» **Что сделать**:
Выпишите без изменений фрагмент текста о Судоплатове, начиная со слов «Полдень. Солнце палило» и продолжая до слов «ресторана советский разведчик.» включительно.

» **Текстовый блок**:
Полдень. Солнце палило вовсю, расслабляло, звало в тень. И тем не менее Судоплатов еще немного побродил по улицам, потянул время. Неожиданно разволновался, но заставил себя взяться за ручку ресторанной двери. Коновалец встретил его широкой улыбкой, как закадычного приятеля. Видать, соскучился. Присели за столик, поговорили. Вроде бы торопясь, Судоплатов предложил встретиться сегодня еще раз в 17 часов. Коновалец согласился. Полюбовался коробкой. Положил ее на стол.
Это было последнее, что видел уходивший из ресторана советский разведчик.
Заметая следы, он купил плащ и шляпу в ближайшем магазине. Когда выходил на улицу, услышал громкий хлопок со стороны «Атланты». Народ сразу же повалил туда, а он — на железнодорожный вокзал.
Ликвидацию Коновальца Павел Судоплатов позднее оценивал как ответственное задание партии и советского правительства: «Мне оказали большое доверие, и не считаю это преступлением, хотя мне это в вину и не ставили на суде. Хотя я за это задание ничего не получил, но по прибытии в СССР, в то время уже замнаркома был Берия, я в течение трех часов ему докладывал о выполнении задания. На меня в то время Берия произвел хорошее впечатление как профессионал. Он до тонкостей знал нашу работу, чего нельзя сказать о других руководителях».
Таков ко времени знакомства с начальником спецлаборатории НКВД был уже Павел Судоплатов: опытный контрразведчик, любимец Берии и Сталина. Последнему даже нравилось иногда послушать его хитроумные схемы тайных операций.
Однажды в ЦК Судоплатову сказали:
— Зарывается господин Троцкий. Просто обнаглел в стремлении дискредитировать нашу партию, советский народ, товарища Сталина. Есть мнение пресечь эту враждебную деятельность. Как вы смотрите, если мы доверим вам столь ответственное задание?
— Задача сложная. Я пока недостаточно хорошо знаю агентуру и не владею испанским языком…
— Речь идет не о лично вашей командировке за границу, а о разработке операции. О кадрах, ее организаторах, исполнителях. Насколько нам известно, у вас имеется определенный опыт успешной работы по этому вопросу…
— Есть. Конечно есть. И немалый, — вступил в разговор Берия.
— Вот и отлично. Тогда обсудим некоторые детали. Что вам требуется для успешного выполнения поставленной задачи? Кого бы вы рекомендовали привлечь? На кого можно безусловно положиться?
— Пожалуй, лучше всего на генерала Эйтингона, — ответил, глядя на Берию, Судоплатов.

» **Исходные данные**:
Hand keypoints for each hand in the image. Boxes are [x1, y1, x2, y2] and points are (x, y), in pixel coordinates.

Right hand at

==

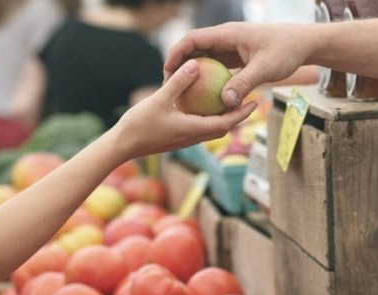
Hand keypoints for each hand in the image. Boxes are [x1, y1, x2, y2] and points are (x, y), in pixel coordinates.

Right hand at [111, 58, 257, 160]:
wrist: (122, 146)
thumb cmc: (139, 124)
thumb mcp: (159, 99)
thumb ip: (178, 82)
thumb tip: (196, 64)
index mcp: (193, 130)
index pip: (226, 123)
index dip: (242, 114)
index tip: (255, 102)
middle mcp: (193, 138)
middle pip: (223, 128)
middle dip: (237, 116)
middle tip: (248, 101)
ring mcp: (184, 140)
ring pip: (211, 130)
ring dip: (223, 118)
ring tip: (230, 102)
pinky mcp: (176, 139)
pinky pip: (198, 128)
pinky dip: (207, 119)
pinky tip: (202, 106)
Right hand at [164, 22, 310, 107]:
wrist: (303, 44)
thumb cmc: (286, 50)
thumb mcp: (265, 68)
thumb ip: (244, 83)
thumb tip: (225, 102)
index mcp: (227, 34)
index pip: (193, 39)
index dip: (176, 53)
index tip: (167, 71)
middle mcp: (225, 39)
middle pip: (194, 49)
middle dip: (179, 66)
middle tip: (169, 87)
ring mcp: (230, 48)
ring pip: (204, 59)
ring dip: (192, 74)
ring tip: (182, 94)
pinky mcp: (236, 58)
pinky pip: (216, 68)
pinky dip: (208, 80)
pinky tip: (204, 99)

» **Итоговый ответ**:
Полдень. Солнце палило вовсю, расслабляло, звало в тень. И тем не менее Судоплатов еще немного побродил по улицам, потянул время. Неожиданно разволновался, но заставил себя взяться за ручку ресторанной двери. Коновалец встретил его широкой улыбкой, как закадычного приятеля. Видать, соскучился. Присели за столик, поговорили. Вроде бы торопясь, Судоплатов предложил встретиться сегодня еще раз в 17 часов. Коновалец согласился. Полюбовался коробкой. Положил ее на стол.
Это было последнее, что видел уходивший из ресторана советский разведчик.